There has been a definite lack of risk taking with the AoS releases. I wish that the ET releases had just been during the AoS edition, it wiuld have made this whole thing feel a lot more exciting, as the most excited I have been at a GW release in the past year or two was all the cool undead and Nurgle stuff was saw toward the end of 2014. I hate to admit that I am ready to get back to 40k, eagerly. I do like the slaughter priest a lot though.


----------



## Loli (Mar 26, 2009)

I'm bored of this long ass slate of AoS. I get that you need to pepper the new world and game you have created fine. But dear god give me something different. It's either Stormcast stuff which is very samey or Khornate stuff which is more of the same. If you're going to plaster the world for months with AoS you gotta give more variety than what's been given. 

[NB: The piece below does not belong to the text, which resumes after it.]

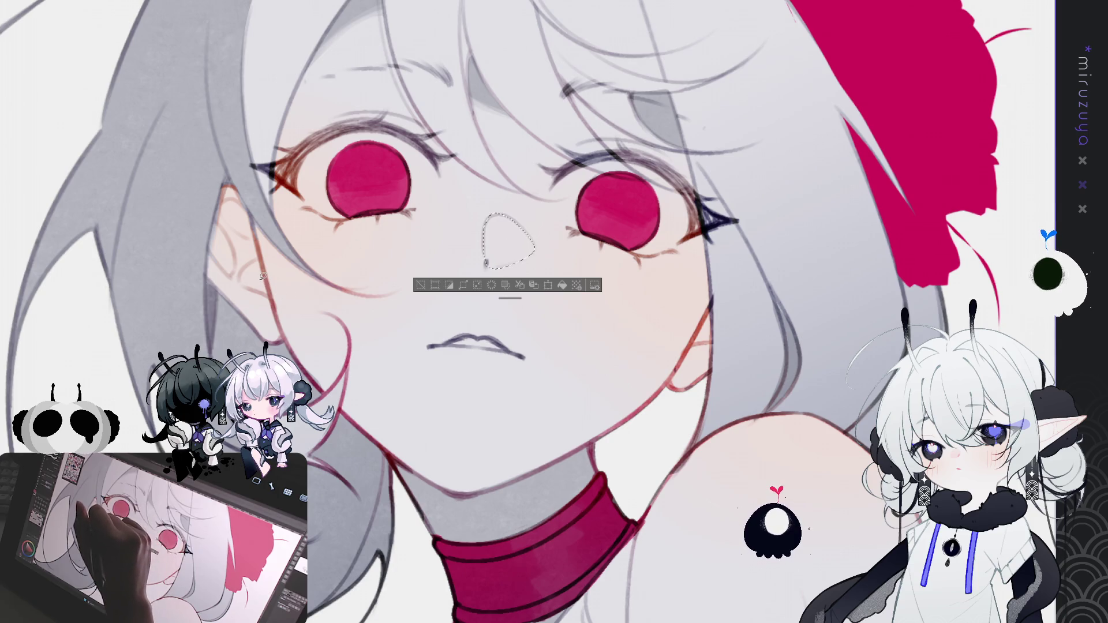
# Fill the nose selection with soft pink, deselect, and undo a stray stroke beside it
pyautogui.moveTo(618, 520); pyautogui.dragTo(613, 360)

They are decent models but so samey at this point to what's come out for the past 2 months or so I'm just bored


----------



## venomlust (Feb 9, 2010)

I really hope they support the game long enough to see new models for the other factions, especially whatever the hell Lizardmen turned into and some Tzeentch/Slaanesh stuff.


----------



## DaisyDuke (Aug 18, 2011)

Thanks KF
I knew I had seen the helm somewhere b4.


----------



## SonofVulkan (Apr 14, 2010)

I agree with the comments so far. The Skull Grinder is too Khorne generic and would easily get lost in a crowd of Khorne models. He has nice rules though and would be very useful in any Khorne Bloodbound army.


----------



## bitsandkits (Mar 18, 2008)

i think its too easy to become complacent with GW models, not everything is going to blow you away, i dont imagine its easy to keep things exciting and different when you have a theme to stick to and many multiple models to produce, most manufactures dont produce that many variants of a theme, the khorne releases has something like 20 unique khorne minis in the starter set, then 10 multipart blood warriors, 20 multip part blood reavers and a few unique characters, thats a crap ton of stuff within a theme, it will start to look a little samey at some point, but its hardly the goblin spearmen from 4th. 
Stormcasts also have alot more variety in the boxes than people give them credit for, yes the different kits have a strong similarities (much like marines) but i think this is partly to make them customizable and interchangeable (one of the cornerstones of 40k success), after clipping and photographing them for my site i think they are a very strong range of minis with alot of possibilties, people just need to start experimenting and making them there own for them to really come into there own.


----------



## alasdair (Jun 11, 2009)

I'm a massive fan of the slaughter priest.i want to convert it into something, im not sure what yet.


----------



## Lord of the Night (Nov 18, 2009)

Not a fan of either. Slaughterpriest looks like a tiny Giant, and the Skull Grinder is just another Khornate; nothing special about him at all.


LotN


----------



## Kreuger (Aug 30, 2010)

Lord of the Night said:


> Not a fan of either. Slaughterpriest looks like a tiny Giant, and the Skull Grinder is just another Khornate; nothing special about him at all.
> 
> 
> LotN


I was thinking the same thing about the slaughter priest. But I think he's decent anyway.


----------



## venomlust (Feb 9, 2010)

Khorne's Fist said:


>



Hahahah the priest totally looks like French/NXT wrestler Marcus Louis:


----------



## ntaw (Jul 20, 2012)

:goodpost: :laugh:


----------